#### Your instructions
In the listing below, find the line containing "絵になる空間なのです。" and the line containing "Coolane 女士秋季街头休闲皮革拉链黑色背心", then copy exactly everything from the first through the second, except the pictures.
[Start of Attachment]
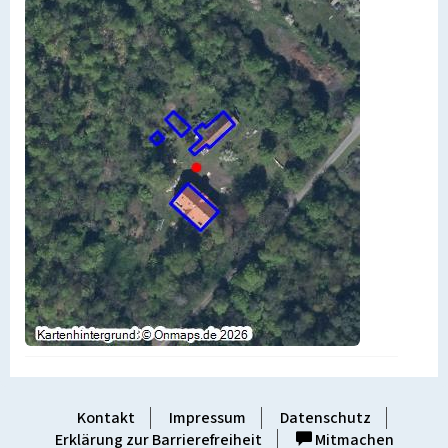
Kontakt
Impressum
Datenschutz
Erklärung zur Barrierefreiheit
Mitmachen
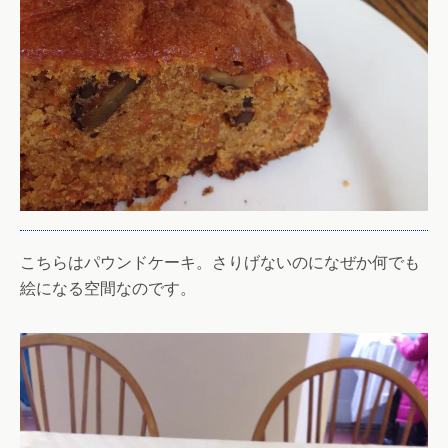
こちらはパウンドケーキ。さりげないのになぜか何でも
絵になる空間なのです。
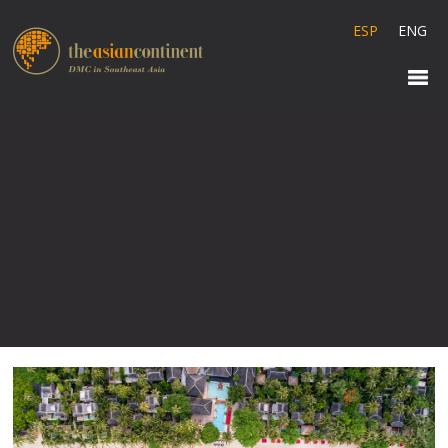
ESP
ENG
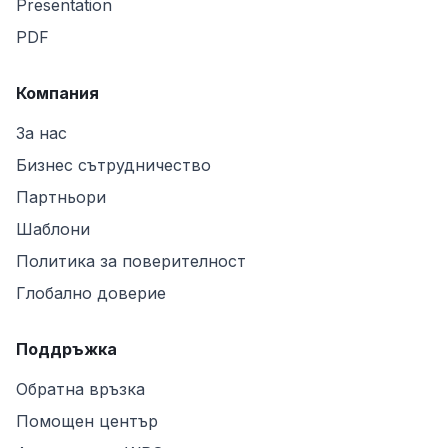
Presentation
PDF
Компания
За нас
Бизнес сътрудничество
Партньори
Шаблони
Политика за поверителност
Глобално доверие
Поддръжка
Обратна връзка
Помощен център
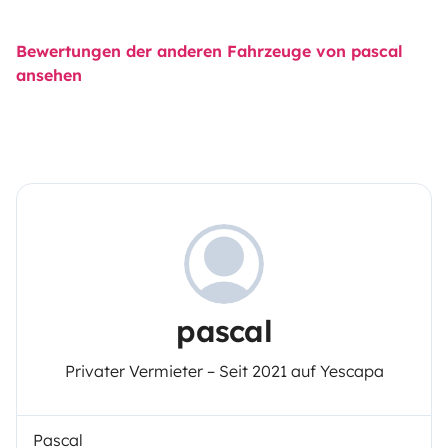
Bewertungen der anderen Fahrzeuge von pascal
ansehen
pascal
Privater Vermieter – Seit 2021 auf Yescapa
Pascal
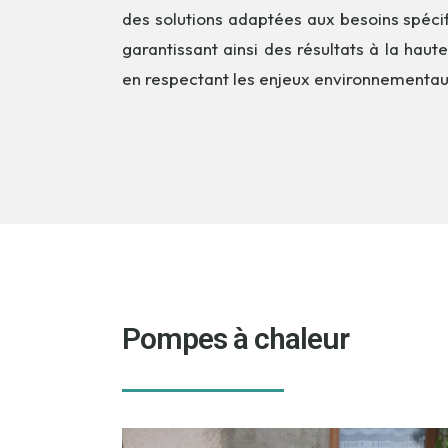
des solutions adaptées aux besoins spécifi
garantissant ainsi des résultats à la haute
en respectant les enjeux environnementa
Pompes à chaleur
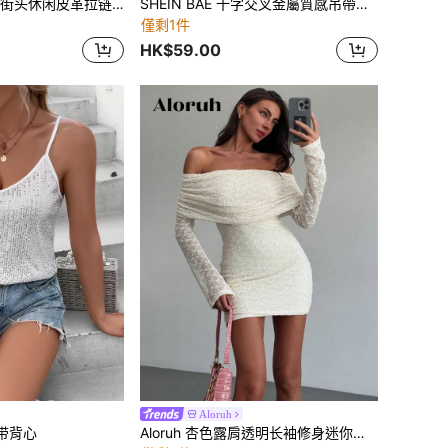
Coolane 女士秋季街头休闲皮革拉链黑色背心
SHEIN BAE 十字交叉金屬質感吊帶短上衣
僅剩1件
HK$59.00
Aloruh
吊带背心
Aloruh 杏色露肩透明长袖修身迷你连衣裙，纹理面料，适合浪漫约会和度假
[End of Attachment]
#### Solution for this problem
絵になる空間なのです。
ESP
ENG
Presentation
PDF
Компания
За нас
Бизнес сътрудничество
Партньори
Шаблони
Политика за поверителност
Глобално доверие
Поддръжка
Обратна връзка
Помощен център
Bewertungen der anderen Fahrzeuge von pascal
ansehen
pascal
Privater Vermieter – Seit 2021 auf Yescapa
Pascal
des solutions adaptées aux besoins spécifi
garantissant ainsi des résultats à la haute
en respectant les enjeux environnementa
Pompes à chaleur
Coolane 女士秋季街头休闲皮革拉链黑色背心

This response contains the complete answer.